To find a prognosis model of human liver transplant, we evaluate 62 surgical biopsies for the loss of glycogen and its variations in relation to cold ischemia, reperfusion, lobular zonation and donor's ages. We applied univariate, multivariate and discriminant analysis and logistic regression. There was a clear lobular zonation of glycogen during cold ischemia and at reperfusion. During cold ischemia, the mean loss was 48% in periportal zones and 74% in pericentrilobular zones. At reperfusion, it was in the range of 60% in periportal zones and 95% in pericentrilobular zones. It was observed in 64% of the grafts for an ischemia time less than 10 hr and in 82% of the grafts for an ischemia time of 10 hr or more. It was increased by 90% at reperfusion with pericentral predominance. Donors' age was an aggravating factor of glycogen loss beyond 28 years of age. In conclusion, in periportal zones, mean global glycogen depletion was about 54% during cold ischemia and reperfusion. It decreased by 90% at reperfusion with pericentral predominance. Logistic regression has allowed modelization of cold ischemia and reperfusion.
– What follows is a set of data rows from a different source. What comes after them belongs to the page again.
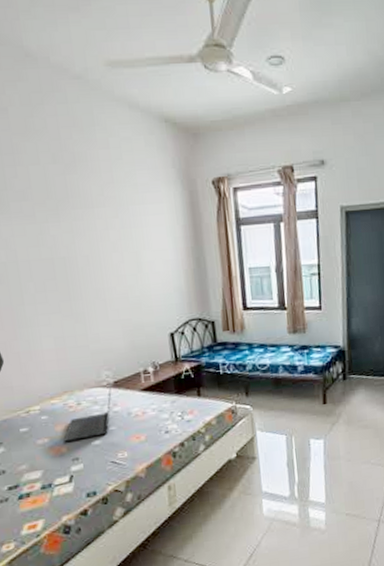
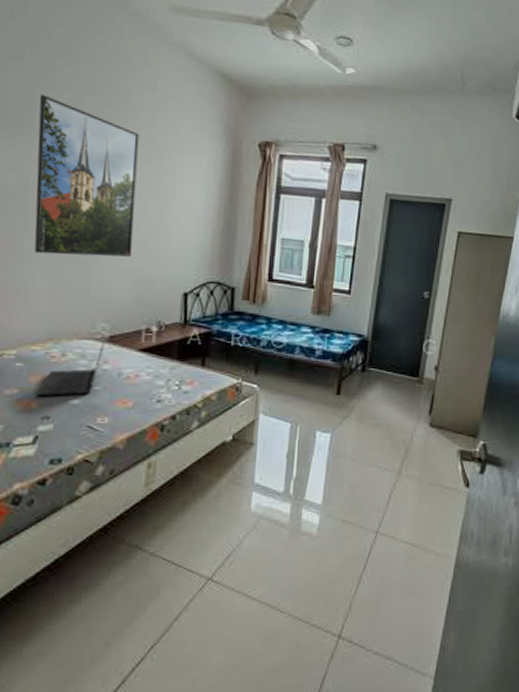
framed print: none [8,173,118,319] -> present [34,94,139,257]

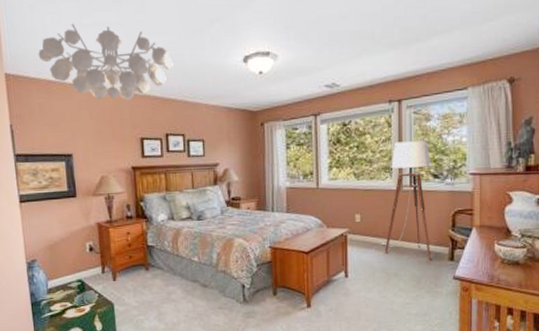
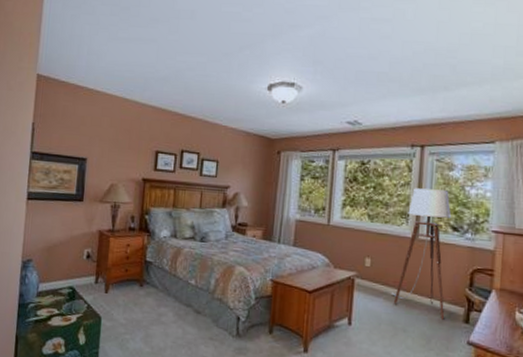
chandelier: present [38,23,173,100] -> none [71,35,199,113]

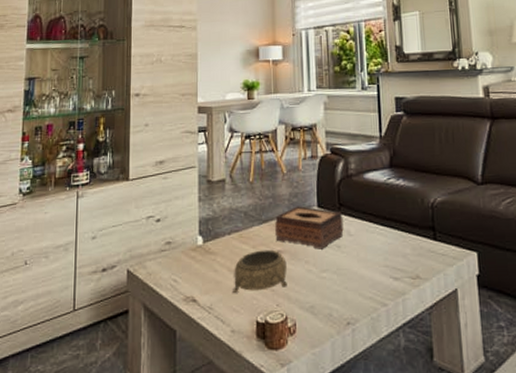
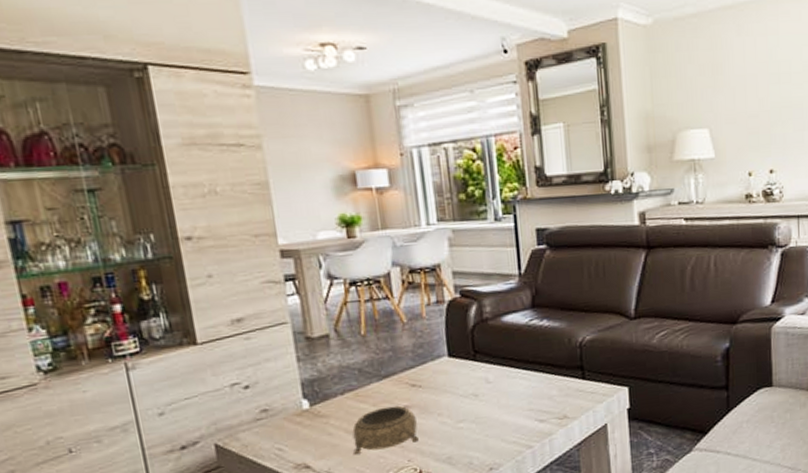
tissue box: present [275,206,344,250] -> none [397,356,481,401]

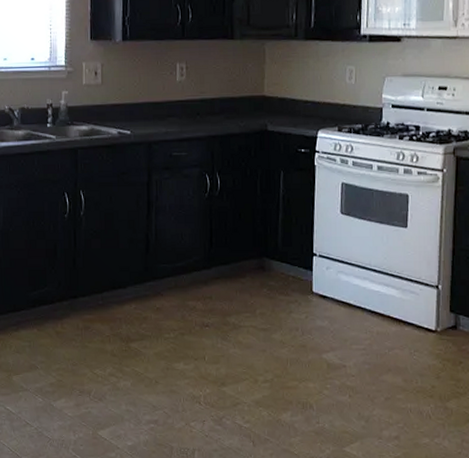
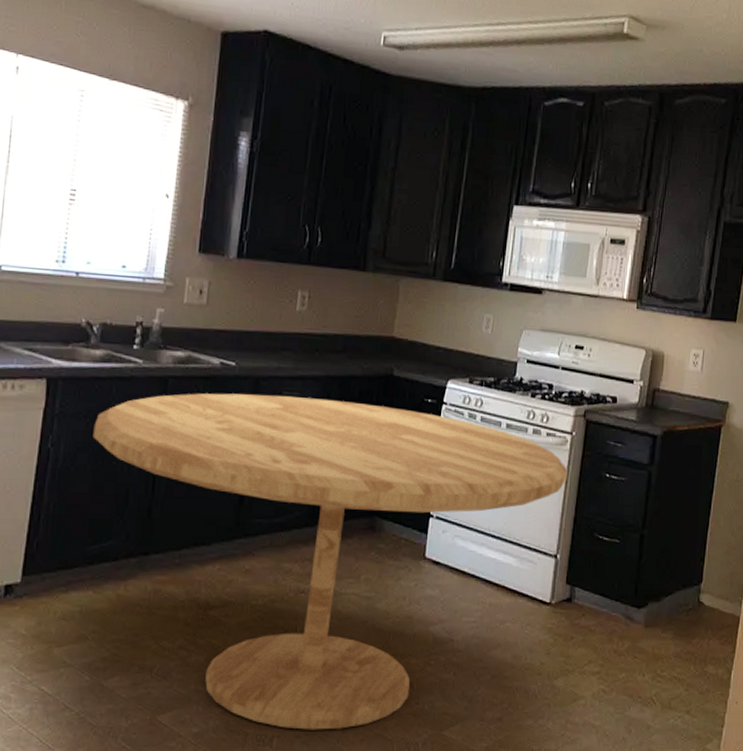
dining table: none [23,156,442,445] -> present [93,393,568,730]

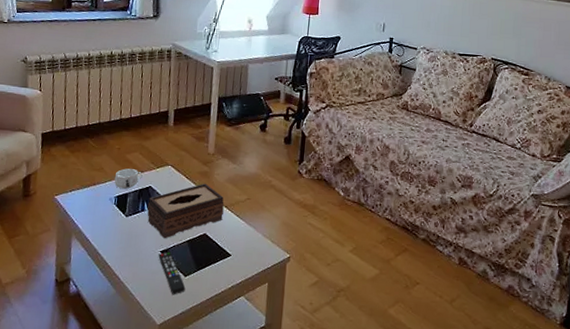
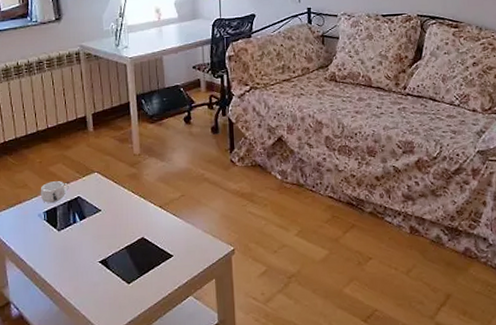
tissue box: present [147,183,224,239] -> none [79,185,159,249]
remote control: present [158,251,186,295] -> none [98,261,131,305]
为了找到人类肝移植的预后模型,我们评估了62份手术活检样本中糖原的损失情况及其与冷缺血、再灌注、小叶分区和供体年龄的关系。我们应用了单变量、多变量和判别分析以及逻辑回归。在冷缺血和再灌注期间,糖原存在明显的小叶分区现象。在冷缺血期间,门周区的平均损失率为48%,中央周围区为74%。在再灌注时,门周区的损失率在60%左右,中央周围区为95%。缺血时间小于10小时的移植物中,64%出现这种情况;缺血时间为10小时或更长时间的移植物中,82%出现这种情况。再灌注时,以中央周围为主的情况下,糖原损失增加了90%。供体年龄超过28岁是糖原损失的一个加重因素。总之,在门周区,冷缺血和再灌注期间的平均总体糖原消耗约为54%。以中央周围为主的再灌注时,糖原消耗减少了90%。逻辑回归使得能够对冷缺血和再灌注进行建模。